No comment, (not allowed it seems > > ) but we used to have it, and I tend to forget the gender of some usernames, so it was useful sometimes to know as the reply might differ for those of the girl persuasion.

I suppose some idiot will ask why it makes a difference :roll:


----------



## greygit (Apr 15, 2007)

Kev_n_Liz said:


> No comment, (not allowed it seems > > ) but we used to have it, and I tend to forget the gender of some usernames, so it was useful sometimes to know as the reply might differ for those of the girl persuasion.
> 
> I suppose some idiot will ask why it makes a difference :roll:


 What difference does it make? :wink2:


----------



## HermanHymer (Dec 5, 2008)

It might remind some posters not to speak to women like they are blokes. 


Not that that deterred some persons (who shall remain anonymous) even when the icon was there!


----------



## daffodil (Aug 7, 2014)

HermanHymer said:


> It might remind some posters not to speak to women like they are blokes.
> 
> Not that that deterred some persons (who shall remain anonymous) even when the icon was there!

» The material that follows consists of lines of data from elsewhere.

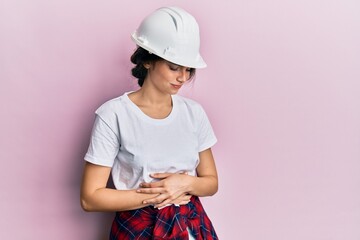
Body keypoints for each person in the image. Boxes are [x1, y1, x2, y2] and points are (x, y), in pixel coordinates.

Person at [80, 6, 219, 239]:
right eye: (174, 67)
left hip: (191, 226)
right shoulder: (114, 114)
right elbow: (90, 197)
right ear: (147, 61)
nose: (183, 78)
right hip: (137, 230)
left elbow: (211, 182)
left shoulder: (194, 113)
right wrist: (161, 194)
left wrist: (184, 183)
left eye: (188, 69)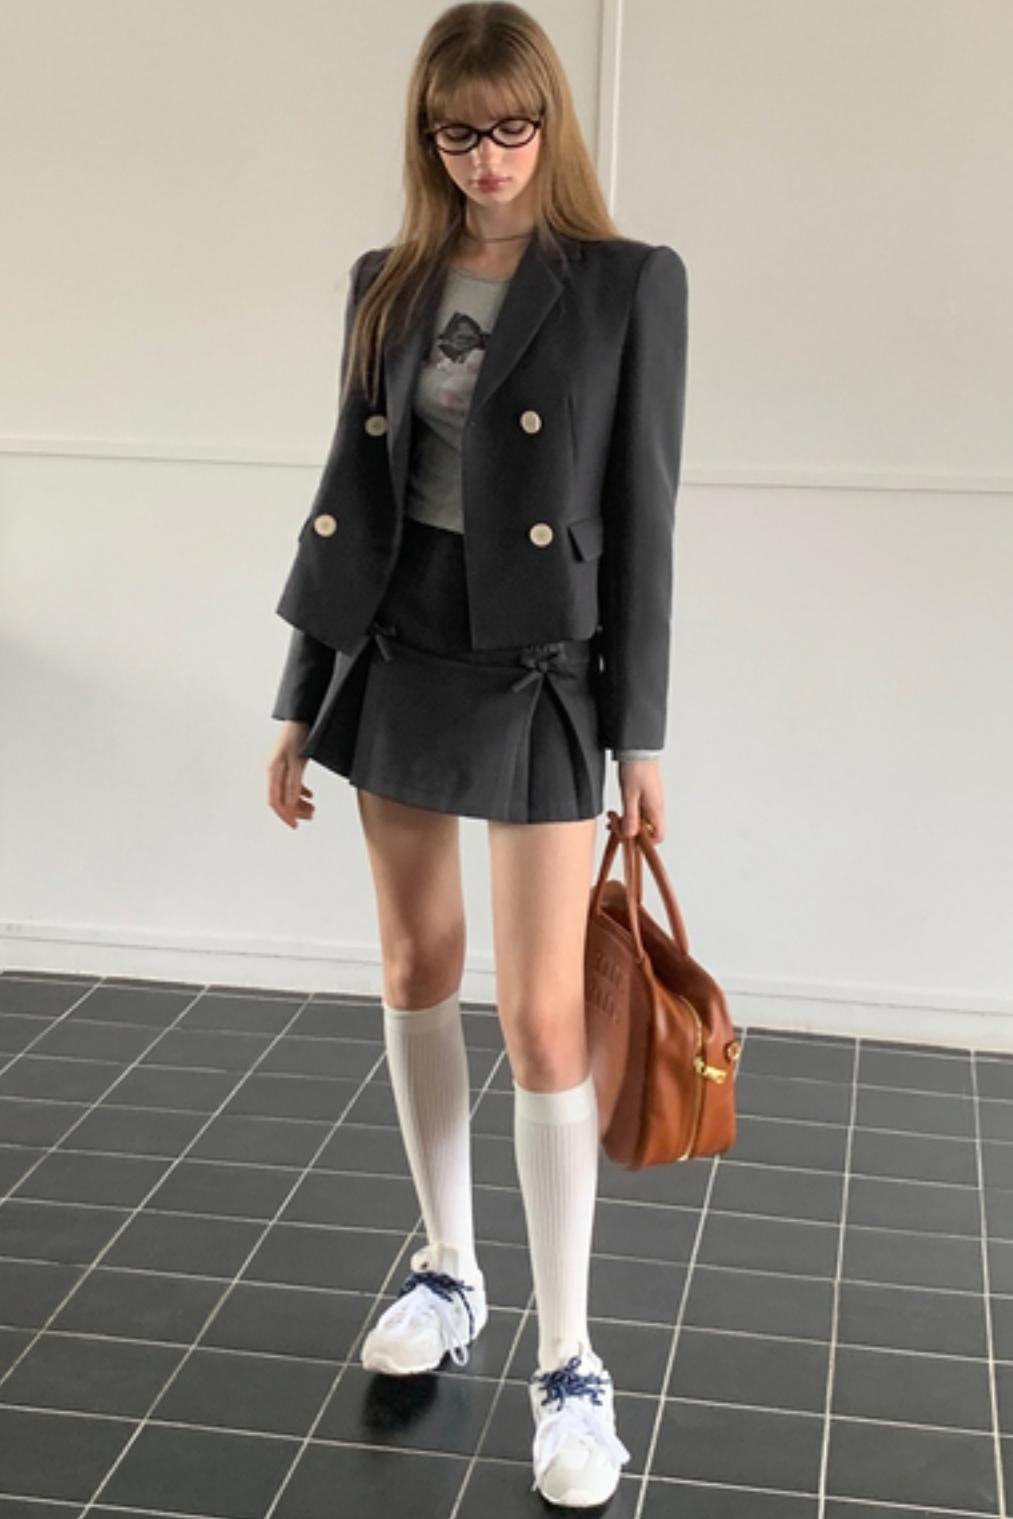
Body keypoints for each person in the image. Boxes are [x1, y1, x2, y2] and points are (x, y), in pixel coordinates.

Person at [266, 2, 687, 1507]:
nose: (488, 159)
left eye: (513, 129)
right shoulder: (386, 284)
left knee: (546, 1016)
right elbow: (347, 499)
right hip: (396, 651)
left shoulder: (626, 282)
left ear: (548, 124)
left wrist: (639, 735)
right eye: (459, 134)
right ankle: (449, 1269)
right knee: (412, 968)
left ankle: (570, 1361)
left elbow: (643, 517)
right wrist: (297, 696)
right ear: (427, 136)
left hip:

A very valid point, I actually did that when I first started, and was mortified to have made that mistake, I think the gender thing is important for newbies

but surely if we speak nicely to each other and dont swear and cuss all over the place it would make the site more comfortable for every one me included

as I hate bad language full stop :crying:


----------



## Pudsey_Bear (Sep 25, 2008)

greygit said:


> What difference does it make? :wink2:


Awww, I wanted an idiot, ah well you'll do 

Simple really, I was just about to comment on another thread "star man" then realised I hadn't a clue which they were, so had to just say thank you.

Otherwise I treat each and everyone of you with the same lack of respect


----------



## Pudsey_Bear (Sep 25, 2008)

daffodil said:


> A very valid point, I actually did that when I first started, and was mortified to have made that mistake, I think the gender thing is important for newbies


It's important full stop, imagine the problems if we couldn't tell the difference elsewhere, the planet might stop revolving


----------



## raynipper (Aug 4, 2008)

Y'know, I have been a member for 7 years and never noticed any gender icon.!!
It took me a while to realise what the small crown was for. Being a creature of habit I just click the same box and off I go.

Ray.


----------



## EJB (Aug 25, 2007)

Which one is which....that is the question?:wink2:
As you see I am only a 'little' confused!:grin2:


----------



## Pudsey_Bear (Sep 25, 2008)

EJB said:


> Which one is which....that is the question?:wink2:
> As you see I am only a 'little' confused!:grin2:












Pink for the girls, but *it used to be for the boys many many years ago *

.


----------



## Spacerunner (Mar 18, 2006)

Judging by the spats I'd assumed the rest of you were all ladyboys anyway! :serious:


----------